Jeff Brokaw is a builder and operator in Charlotte, NC. Founder, operator, former venture capital associate, ecosystem builder, advisor in board-level rooms. The range is the point: he sees a company through the product, the buyer, the capital, the story, and the machine at once, and fixes whichever one is breaking.

// 01 · Origin

The work was the credential.

Jeff started coding in sixth grade, founded a web and hosting company at fourteen, and ran IT for a stock brokerage at sixteen. He dropped out of ninth grade because the work had already become real.

Since 1999, the pattern has repeated: technical systems first, commercial architecture second, and early markets before they looked obvious.

// 02 · Four Hats

Four hats. One job.

The four layers: the engineering and architecture work that shapes what gets built and how it is priced; the commercial layer that turns it into pipeline; the capital narrative that makes it fundable; and the story that makes the market believe it. Most companies staff those four separately. Jeff covers them together.
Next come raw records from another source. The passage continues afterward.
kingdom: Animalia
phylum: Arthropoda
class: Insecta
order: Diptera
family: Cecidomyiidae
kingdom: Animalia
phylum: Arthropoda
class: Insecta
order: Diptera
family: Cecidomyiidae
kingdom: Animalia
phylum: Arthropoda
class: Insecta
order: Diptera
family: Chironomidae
Certified Chief AI Officer

The AI commercialization layer.

What to build on, what to charge, where the moat is, and how technical choices become commercial leverage.

CMO

The story and the demand.

Positioning, category, sales narrative, proof, and language buyers and boards both believe.

Operator

The rebuild underneath.

The plan, roadmap, model, GTM, and commercial operating system when the original version no longer holds.

// 03 · Durability

The measure is how long the strategy keeps running.
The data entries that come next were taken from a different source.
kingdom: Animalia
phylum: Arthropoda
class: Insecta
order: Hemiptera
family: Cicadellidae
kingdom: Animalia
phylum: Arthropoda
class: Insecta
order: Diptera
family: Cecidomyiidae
Jeff Brokaw claims the engine, not the headline number. The proof that matters is durability: a strategy that survived three management transitions and an acquisition, commercial models that kept working under new leadership, and companies later associated with $850M+ in exits. The work is designed to compound, not to expire.

A strategy that collapses the moment someone new takes over was never a strategy. It was a placeholder.

// 04 · Now

The problem I go after.

One technically complex company where the commercial layer has to be built from the ground up, by someone who can sit with the engineers and still carry the board. The product is real, the market can't see it yet, and that gap is the work, whether the seat is operating or advisory. Based in Charlotte, working remote or hybrid.